Third grade – school number 3. If you thought that school number two was bad, then you have to read about school number three! A third school in my student career and I was just 9! Well, this one was purely because we moved to the other end of the town and my mum wasn’t completely happy with me travelling on a bus that far. In this school, I didn’t have Paula anymore, so I was absolutely on my own! Everything seemed to be fine until my teacher told the whole school where I lived. Long story short, my parents got their first own place, a council flat in one of the buildings at the very end of the estate, beyond that were just fields of wheat. These buildings were famous for its occupants, which in majority were alcoholics and all kinds of families put on the very end of the social importance. In simple terms these people were poor and for most of the others, not worth knowing. Kids actually didn’t pay attention to where you live, but some of their parents were awfully prejudiced. My teacher was one of them. One day we had a fun day planned and loads of different competitions. One of them was to peel a potato without splitting the skin. The person with the longest peel wins. My nanny taught me how to peel potatoes a long time ago and just before she taught me how to peel one without splitting the skin at all! I won. Of course, to put me back in my place (which was being one of the slums) she said; ‘At least you’ll get a job peeling potatoes when you grow up. Everyone! We have a winner. Looks like some people are only useful for one thing.’

Everyone laughed. One boy quietly congratulated me, but quickly went back to his (better class) friends. Somehow I survived the rest of the day, but as soon as I heard the bell ending classes I run back home crying my eyes out. When I got home mum asked me what happened. ‘Why? Nothing’ I replied.

‘Your teacher called. She wants to meet me. I’ll go tomorrow during your classes. Do you know why she called?’ mum said, I had no idea.

The next day I found out why she called overhearing their conversation. The teacher told my mum that I have no skills. Mum got worried that I can’t learn a single thing started studying hard with me, and quietly talked with my dad about setting up a business for me when I grow up so I could achieve something in my life, at least some decent earnings. Of course the teacher was bullshiting. She only said that because I lived in the ‘slums’, a year later when our teacher changed my mum went to talk to her about helping me out to learn the basics and some life skills. The teacher was completely surprised, asking my mum what she meant. She said that I had no problems and mum shouldn’t worry about me, whoever said I wasn’t smart was crazy.

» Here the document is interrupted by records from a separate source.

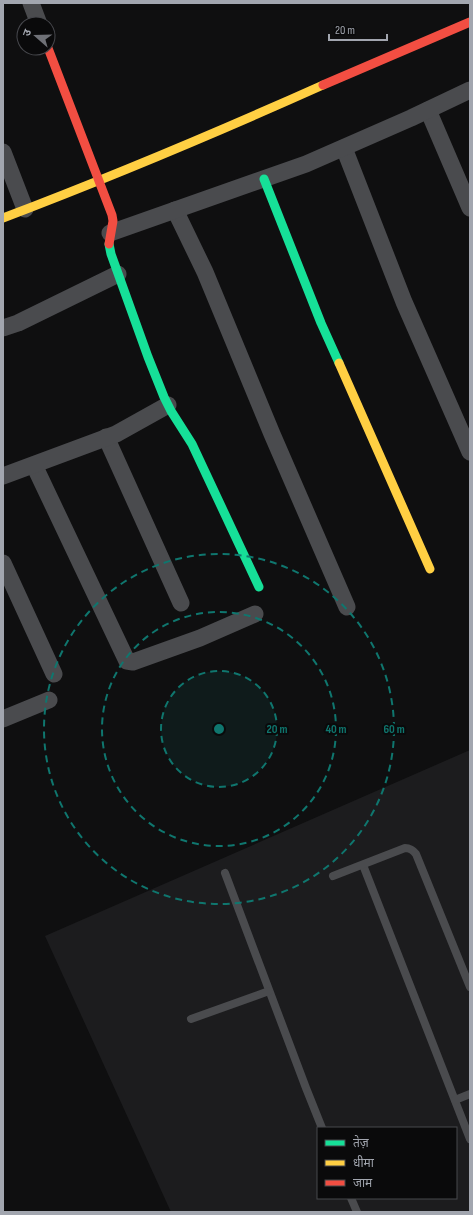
<svg xmlns="http://www.w3.org/2000/svg" width="473" height="1215" font-family="'Sofia Sans Condensed','Noto Sans Devanagari',sans-serif">
	<rect width="100%" height="100%" fill="#0f0f10"/>
	<path fill="#1c1c1e" fill-rule="evenodd" d="M470,750V1212H171L45,936ZM318,1128H456V1198H318Z"/>
	<g fill="none" stroke-linecap="round" stroke-linejoin="round">
		<g stroke="#4a4b4e" stroke-width="8">
			<polyline points="363,865 470,1139"/>
			<polyline points="225,873 306,1088 322,1128"/>
			<path d="M333,876L405,848C410,848 413,850 416,854L470,987"/>
			<polyline points="191,1019 269,991"/>
			<polyline points="455,1100 470,1094"/>
			<polyline points="351,1198 357,1212"/>
		</g>
		<g stroke="#4a4b4e" stroke-width="17">
			<polyline points="31,3 39,24"/>
			<polyline points="428,110 470,208"/>
			<polyline points="344,148 404,302 470,452"/>
			<polyline points="3,152 25,209"/>
			<polyline points="175,210 205,272 272,434 347,607"/>
			<polyline points="110,233 306,164 411,118 470,90"/>
			<polyline points="3,328 18,323 118,274"/>
			<polyline points="106,437 181,603"/>
			<polyline points="34,465 127,661 133,662 200,638 255,614"/>
			<polyline points="3,476 116,434 168,405"/>
			<polyline points="3,563 54,674"/>
			<polyline points="3,719 49,700"/>
		</g>
		<g stroke="#16e098" stroke-width="9">
			<polyline points="264,179 321,323 339,363"/>
			<polyline points="109,244 111,254 148,357 164,397 171,411 192,444 259,587"/>
		</g>
		<g stroke="#ffcf43" stroke-width="9">
			<path d="M3,218C111,177 218,132 323,85"/>
			<polyline points="339,363 430,569"/>
		</g>
		<g stroke="#f24e42" stroke-width="9">
			<polyline points="48,48 112,215 113,221 109,244"/>
			<polyline points="323,85 470,22"/>
		</g>
	</g>
	<circle cx="219" cy="729" r="58" fill="#0f766e" fill-opacity=".12"/>
	<g fill="none" stroke="#0f766e" stroke-width="2" stroke-dasharray="7 5">
		<circle cx="219" cy="729" r="58"/>
		<circle cx="219" cy="729" r="117"/>
		<circle cx="219" cy="729" r="175"/>
	</g>
	<circle cx="219" cy="729" r="6" fill="#0f766e" stroke="#0a0a0b" stroke-width="2"/>
	<g font-size="12" text-anchor="middle" font-weight="bold" fill="#0f766e" stroke="#0a0a0b" stroke-width="4" stroke-linejoin="round" paint-order="stroke">
		<text x="277" y="733">20 m</text>
		<text x="336" y="733">40 m</text>
		<text x="394" y="733">60 m</text>
	</g>
	<rect width="473" height="1215" fill="none" stroke="#a2a6af" stroke-width="8"/>
	<rect x="317" y="1127" width="140" height="72" fill="#0a0a0b" stroke="#47484d"/>
	<rect x="325" y="1140" width="20" height="6" fill="#16e098" stroke="#47484d"/>
	<text x="353" y="1147" font-size="12" fill="#a2a6af">तेज़</text>
	<rect x="325" y="1160" width="20" height="6" fill="#ffcf43" stroke="#47484d"/>
	<text x="353" y="1167" font-size="12" fill="#a2a6af">धीमा</text>
	<rect x="325" y="1180" width="20" height="6" fill="#f24e42" stroke="#47484d"/>
	<text x="353" y="1187" font-size="12" fill="#a2a6af">जाम</text>
	<g transform="translate(36 36) rotate(290)"><circle r="19" fill="#0a0a0b" stroke="#47484d"/>
	<path d="M0-3L7 15L0 10L-7 15Z" fill="#6f7177"/>
	<text y="-6" font-size="11" font-weight="bold" text-anchor="middle" fill="#a2a6af">उ</text>
	</g>
	<path d="M329 34v6h58v-6" fill="none" stroke="#a2a6af" stroke-width="2"/>
	<text x="335" y="34" font-size="12" fill="#a2a6af" stroke="#0a0a0b" stroke-width="3" paint-order="stroke">20 m</text>
</svg>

Did any of your teachers tried to tell you you’re nothing only because where you’re from?

I hated being shy my whole life. I wanted to be like you amazing girl – confident, beautiful, funny. But I only was scared. Scared of being laughed at, called stupid, meeting new people and what they could think of me, speaking up even when I knew I was right, only because someone else might think I’m wrong and argue with me. I was so shy and had a completely shattered self-esteem. When I found out we’re leaving the country, I took it as a chance for a new life. Back then I didn’t know it would change me into a person I am now, I only hoped to start over and be less shy!

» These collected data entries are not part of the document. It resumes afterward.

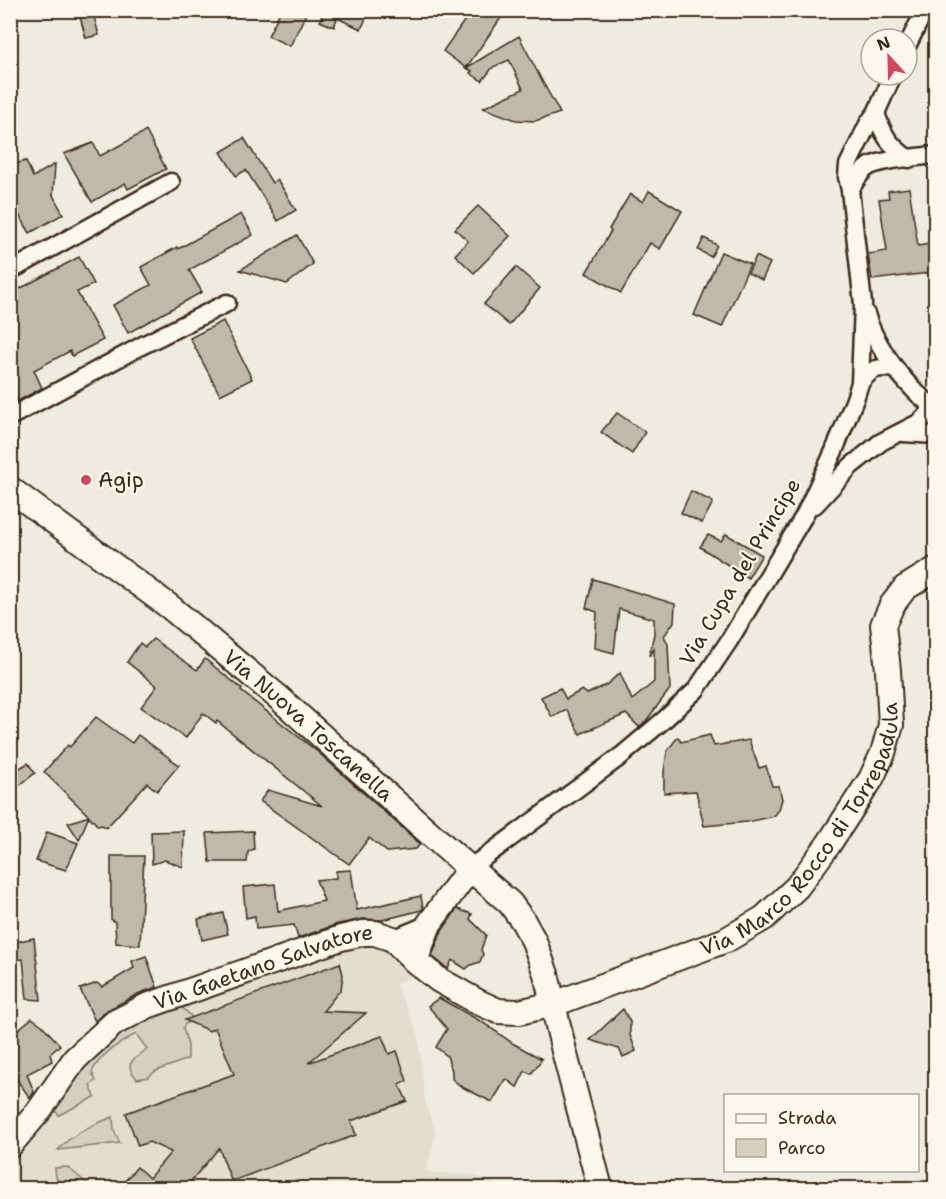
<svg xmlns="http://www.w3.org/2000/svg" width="946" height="1199" viewBox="0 0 946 1199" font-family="'Shantell Sans',sans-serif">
<rect width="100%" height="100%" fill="#f0ebe0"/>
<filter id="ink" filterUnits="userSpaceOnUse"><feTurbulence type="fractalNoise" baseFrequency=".0167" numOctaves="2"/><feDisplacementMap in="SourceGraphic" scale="12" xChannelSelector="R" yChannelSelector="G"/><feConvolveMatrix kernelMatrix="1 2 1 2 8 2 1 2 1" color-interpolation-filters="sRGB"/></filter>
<g filter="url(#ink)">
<!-- built -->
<polygon fill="#e2dcd1" points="356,946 382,947 404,961 414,975 396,984 418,1034 425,1100 436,1133 426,1172 473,1175 511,1188 11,1188 10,1152 79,1065 177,1003 329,949"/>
<!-- green -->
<g fill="#d5cec3" stroke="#887c70" stroke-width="1.5">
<path d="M177,1003L191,1016L192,1021L185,1024L183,1028L188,1045V1059L156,1071L148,1077L137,1079L131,1071L130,1065L133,1060L147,1049L136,1034C117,1045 102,1052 92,1072L96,1081L90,1085L95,1097L59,1115L53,1109L82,1063L134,1022Z"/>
<path d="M113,1117L114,1130L120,1143L58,1150C73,1133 92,1125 113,1117Z"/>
<polygon points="67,1167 93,1188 68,1188 56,1178 55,1168"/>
</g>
<!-- building -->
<g fill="#c0b8ad" stroke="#3b2a1e" stroke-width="1.5">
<polygon points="90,10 92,10 99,35 86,38 79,14"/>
<polygon points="281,10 308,10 290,46 268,36"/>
<polygon points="320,10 370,10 361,29 337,18 334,27 320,21 324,12"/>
<polygon points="472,10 490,10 501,18 466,68 443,51"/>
<polygon points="519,36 541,79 560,113 535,121 516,120 483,108 523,89 509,60 493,67 482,81 470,73 472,71 466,68"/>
<polygon points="146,131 166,169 128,189 125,183 92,202 64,154 93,143 100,156"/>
<polygon points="244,138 272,183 277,179 296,210 278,221 246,170 236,176 221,152"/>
<polygon points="26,161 33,177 55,164 53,195 63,214 30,233 18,213 14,212 10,203 10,165"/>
<polygon points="909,188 918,246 936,243 936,272 872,280 868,254 887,251 879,199 889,198 888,191"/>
<polygon points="649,191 682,211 660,249 650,243 621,293 586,273 611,231 609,229 630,194 643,202"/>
<polygon points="478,206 510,236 474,273 455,255 468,241 455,229"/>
<polygon points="241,214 253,235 189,270 202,292 128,333 113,305 151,285 141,267 177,247 178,249"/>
<polygon points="297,235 313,264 287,284 240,270"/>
<polygon points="704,238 717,245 711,257 698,250"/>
<polygon points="721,252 750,264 722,327 694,315"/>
<polygon points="756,256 770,263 762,280 748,273"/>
<polygon points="79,257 94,284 77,292 103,340 72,356 70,351 34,370 42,388 18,401 16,396 10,399 10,294"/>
<polygon points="516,267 540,288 509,325 484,304"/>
<polygon points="223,321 252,379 220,395 190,338"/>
<polygon points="617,413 645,432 632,454 601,432"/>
<polygon points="691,491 713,502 702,523 681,513"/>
<polygon points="726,534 762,555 748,578 700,547 708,535 721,541"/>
<polygon points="593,579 675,604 674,622 664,636 668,644 670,689 646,721 639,727 626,714 580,734 567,710 552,717 541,697 560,688 566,699 582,690 587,694 606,685 620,673 632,700 654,682 654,649 649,656 654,634 654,619 619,609 614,653 595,648 597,612 586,608"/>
<polygon points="153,639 197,670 205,659 242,689 241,691 319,753 420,844 416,849 387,852 369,838 349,864 260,801 268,790 322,806 217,721 216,723 203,713 186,738 141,707 157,686 127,662 140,643 145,647"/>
<polygon points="96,717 132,743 138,735 179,765 157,791 147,783 106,828 102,825 98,826 89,816 79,840 68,823 89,816 44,772 68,745 70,747"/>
<polygon points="710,735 714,746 749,740 759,768 766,766 772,786 779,786 782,799 779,810 774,816 747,822 704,826 696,791 664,793 664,772 667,751 678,737 681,742"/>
<polygon points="28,763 35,773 10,793 10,774"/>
<polygon points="184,831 183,867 165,860 152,864 151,832"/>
<polygon points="253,831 254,849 248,852 247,862 210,862 207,833"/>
<polygon points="47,832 78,843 66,870 36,861"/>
<polygon points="111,856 144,856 140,945 116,943 115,922 111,919"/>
<polygon points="351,870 357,910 421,896 423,908 422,910 382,920 363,919 338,924 298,938 294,925 256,929 255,916 246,918 243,887 275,884 278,911 324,901 316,880 336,878 336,871"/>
<polygon points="457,909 472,914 470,919 486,935 481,950 483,954 480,962 471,965 466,969 452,960 448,969 432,956 442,931"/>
<polygon points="223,913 228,934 202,940 198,919"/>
<polygon points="34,938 41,1000 27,999 23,959 10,961 10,943"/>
<polygon points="146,956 157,987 140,993 107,1010 95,1021 80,989 97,983 102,987 134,968 132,961"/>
<polygon points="340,963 343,975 341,989 323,1011 366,1013 308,1063 382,1036 389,1054 397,1051 407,1081 399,1084 407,1101 351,1121 356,1135 235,1180 231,1180 219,1148 185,1188 119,1188 137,1167 149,1178 171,1152 149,1142 138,1146 126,1113 234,1074 215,1028 209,1031 185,1020"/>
<polygon points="439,998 482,1022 514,1044 542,1059 531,1074 525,1071 517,1087 506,1079 492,1102 462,1087 452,1079 452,1071 447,1056 436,1047 447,1029 428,1006"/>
<polygon points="623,1009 630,1022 630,1035 636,1051 623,1057 619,1049 590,1040"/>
<polygon points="32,1018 42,1025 60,1045 50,1054 52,1061 27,1074 34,1092 30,1098 10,1070 10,1036"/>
</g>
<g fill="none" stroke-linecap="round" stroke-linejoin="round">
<defs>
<g id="street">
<polyline points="907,46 925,10"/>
<path d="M876,113C883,135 889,145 909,159"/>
<path d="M850,190C855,182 860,172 868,167C881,159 919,157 936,155"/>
<polyline points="10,271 171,182"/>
<path d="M866,314C873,339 895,371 914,390C920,397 928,402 936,409"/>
<path d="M860,383C872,368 877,366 896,369"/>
<polyline points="10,417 143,345 227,303"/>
<polyline points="903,433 936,435"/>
<polyline points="815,505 851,466 881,442 920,422 934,407"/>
<polyline points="470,868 621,756 665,719 696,690 729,641 804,516 834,451 855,399 860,383 863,304 850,190 847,177 848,165 869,122 876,113 893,75"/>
<polyline points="393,939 429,924"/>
</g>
<g id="secondary">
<path id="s1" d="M10,489L170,607L278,697L445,847L510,903L523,921L534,941L546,974L564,1051L600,1188"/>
<polyline points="415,961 429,924 470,868"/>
<path id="s2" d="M10,1145L38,1112L75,1059L114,1023L147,1006L341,938L363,933H375L393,939L415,961L439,980L478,1002L498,1011L519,1012L554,1004L726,940L764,918L797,887L828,845L871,779L883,753L891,725L888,670L883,625L892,605L905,588L936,569"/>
</g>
</defs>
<!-- street casing -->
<use href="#street" stroke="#3b2a1e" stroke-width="21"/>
<!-- secondary casing -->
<use href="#secondary" stroke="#3b2a1e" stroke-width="28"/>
<!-- street -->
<use href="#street" stroke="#fbf7ec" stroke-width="16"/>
<!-- secondary -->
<use href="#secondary" stroke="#fbf7ec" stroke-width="24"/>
</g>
</g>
<!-- markers -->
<circle fill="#d1495b" stroke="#fbf7ec" stroke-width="2" cx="86" cy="480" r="6"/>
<g text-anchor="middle" stroke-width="4.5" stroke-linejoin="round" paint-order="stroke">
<!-- poi labels -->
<g font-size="21" fill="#3b2a1e" stroke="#fbf7ec" text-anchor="start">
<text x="98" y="487">Agip</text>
</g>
<!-- street labels -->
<g font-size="21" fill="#3b2a1e" stroke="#fbf7ec">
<text transform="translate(740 572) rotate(-59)" y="7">Via Cupa del Principe</text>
<text dy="7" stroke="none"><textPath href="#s1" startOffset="381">Via Nuova Toscanella</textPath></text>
<text dy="7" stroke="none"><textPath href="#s2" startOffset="963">Via Marco Rocco di Torrepadula</textPath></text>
<text dy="7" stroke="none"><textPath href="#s2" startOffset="321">Via Gaetano Salvatore</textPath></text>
</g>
</g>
<!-- margin -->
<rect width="946" height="1199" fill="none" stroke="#fbf7ec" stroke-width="36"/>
<rect x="18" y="18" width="910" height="1163" fill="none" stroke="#3b2a1e" stroke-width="2" filter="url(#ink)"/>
<!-- legend -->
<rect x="724" y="1094" width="195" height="78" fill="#fbf7ec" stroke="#aea59a" stroke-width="1.5"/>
<rect x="736" y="1114" width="30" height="9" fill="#fbf7ec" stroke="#aea59a" stroke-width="1.5"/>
<text x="778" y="1124" font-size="18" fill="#3b2a1e">Strada</text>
<rect x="736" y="1139" width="30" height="18" fill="#d5cec3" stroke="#aea59a" stroke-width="1.5"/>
<text x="778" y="1154" font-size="18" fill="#3b2a1e">Parco</text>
<!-- north arrow -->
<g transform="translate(889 57) rotate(338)"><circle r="28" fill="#fbf7ec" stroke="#aea59a" stroke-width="1.5"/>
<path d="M0-4.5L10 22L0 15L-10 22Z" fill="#d1495b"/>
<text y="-9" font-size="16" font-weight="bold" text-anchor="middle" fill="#3b2a1e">N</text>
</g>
</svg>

Of course it wasn’t as easy. I got used to being shy so much it took me years to get out of my shell. Even now when I’m meeting new people sometimes my body reacts in a self-defensive manner, trying to shut them out before I get to know them. It gets better though. Today it all becomes easier, but such a social anxiety can bring you down so low that you’d think there’s no hope at all. I don’t give up, I learned that now. But… There’s still so many people with problems similar to mine… and you… confident, amazing beautiful girl instead of being a bitch and laughing at shy girls you could help them like themselves and teach them to love being different and confident. You’ll never know what these shy girls will do when they grow up, one day you might need them.